### DESCRIPTION OF THE TASK
Taking the line with "right elbow: (491, 453)" as the start, reproduce every line until the records end, exactly and with nothing added.

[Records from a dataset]
--------
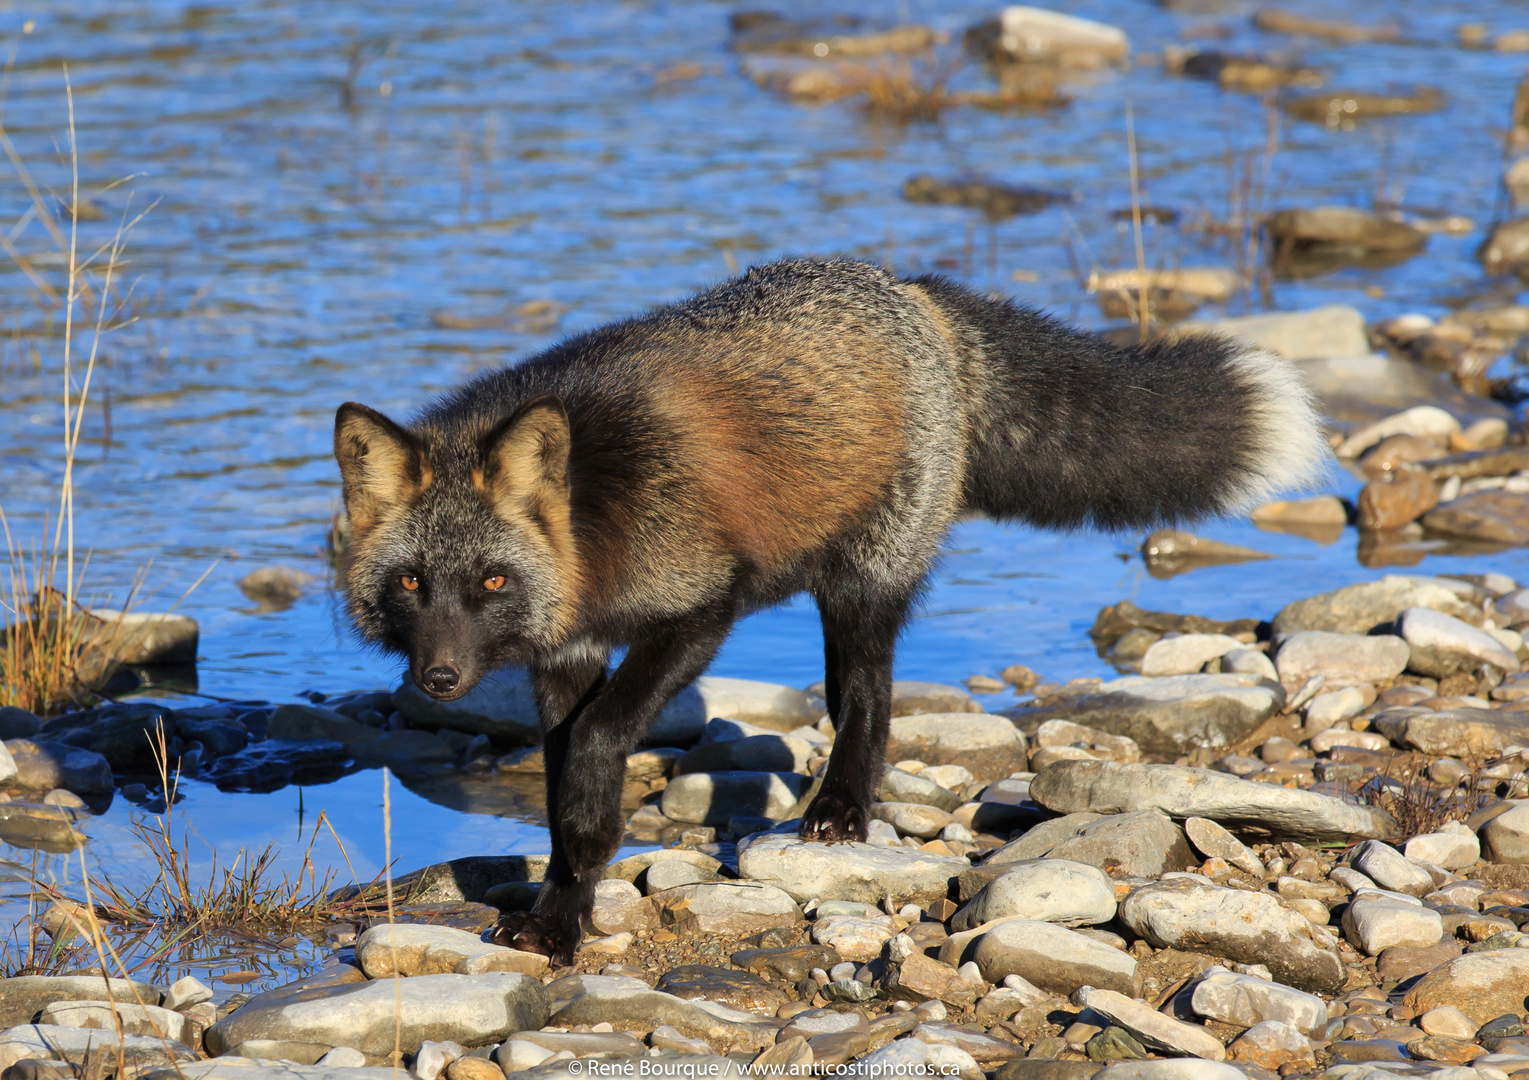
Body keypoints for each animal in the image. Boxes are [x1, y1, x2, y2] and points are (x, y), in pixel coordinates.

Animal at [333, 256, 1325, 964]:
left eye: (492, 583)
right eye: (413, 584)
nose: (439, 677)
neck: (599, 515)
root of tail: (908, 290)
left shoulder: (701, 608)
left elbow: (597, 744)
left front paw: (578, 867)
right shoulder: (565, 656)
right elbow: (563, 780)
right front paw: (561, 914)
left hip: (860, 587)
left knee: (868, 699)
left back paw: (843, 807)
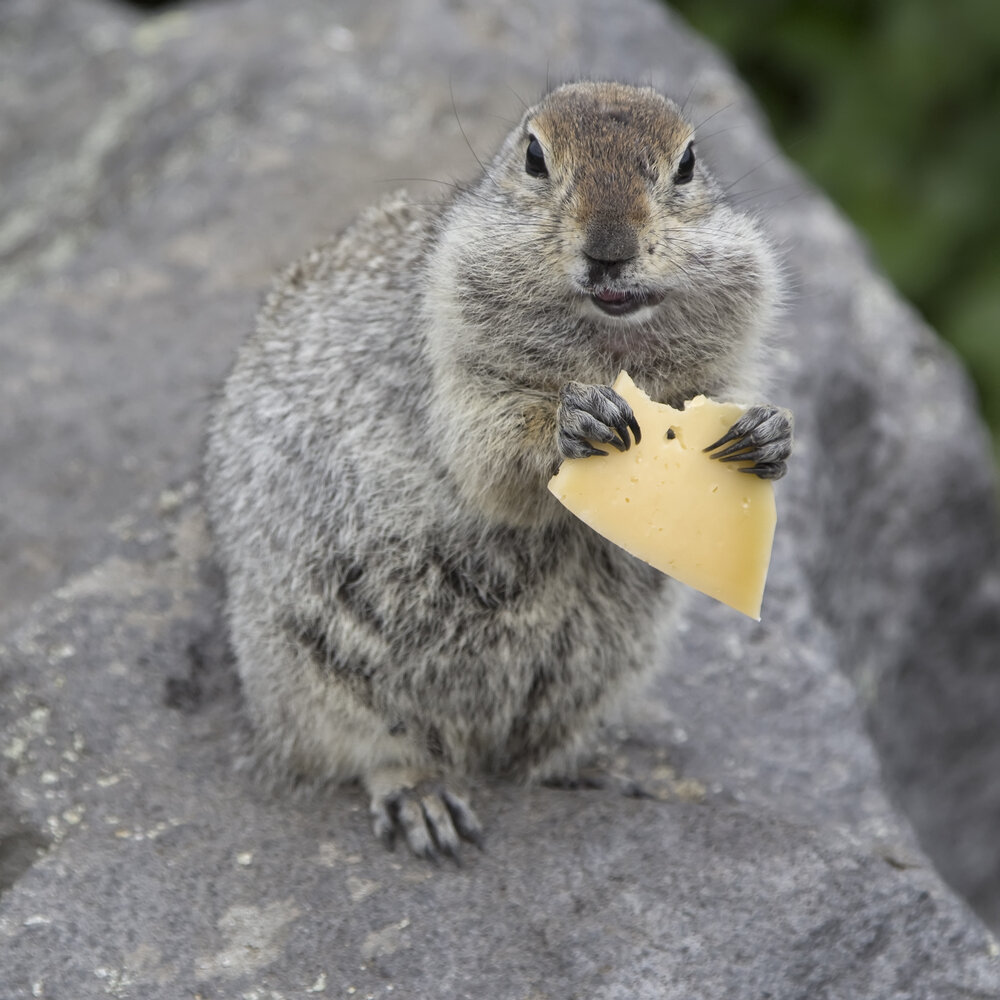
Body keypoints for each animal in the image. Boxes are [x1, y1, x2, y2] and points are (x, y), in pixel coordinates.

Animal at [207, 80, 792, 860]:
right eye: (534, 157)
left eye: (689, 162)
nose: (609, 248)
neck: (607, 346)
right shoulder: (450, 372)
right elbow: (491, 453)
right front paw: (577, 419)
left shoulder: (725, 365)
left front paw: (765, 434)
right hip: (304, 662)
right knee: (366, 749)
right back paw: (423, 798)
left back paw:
--------
### REPLY
right elbow: (491, 453)
right front paw: (577, 419)
left shoulder: (725, 365)
left front paw: (765, 434)
right hip: (304, 662)
right knee: (366, 749)
right back paw: (423, 798)
left back paw:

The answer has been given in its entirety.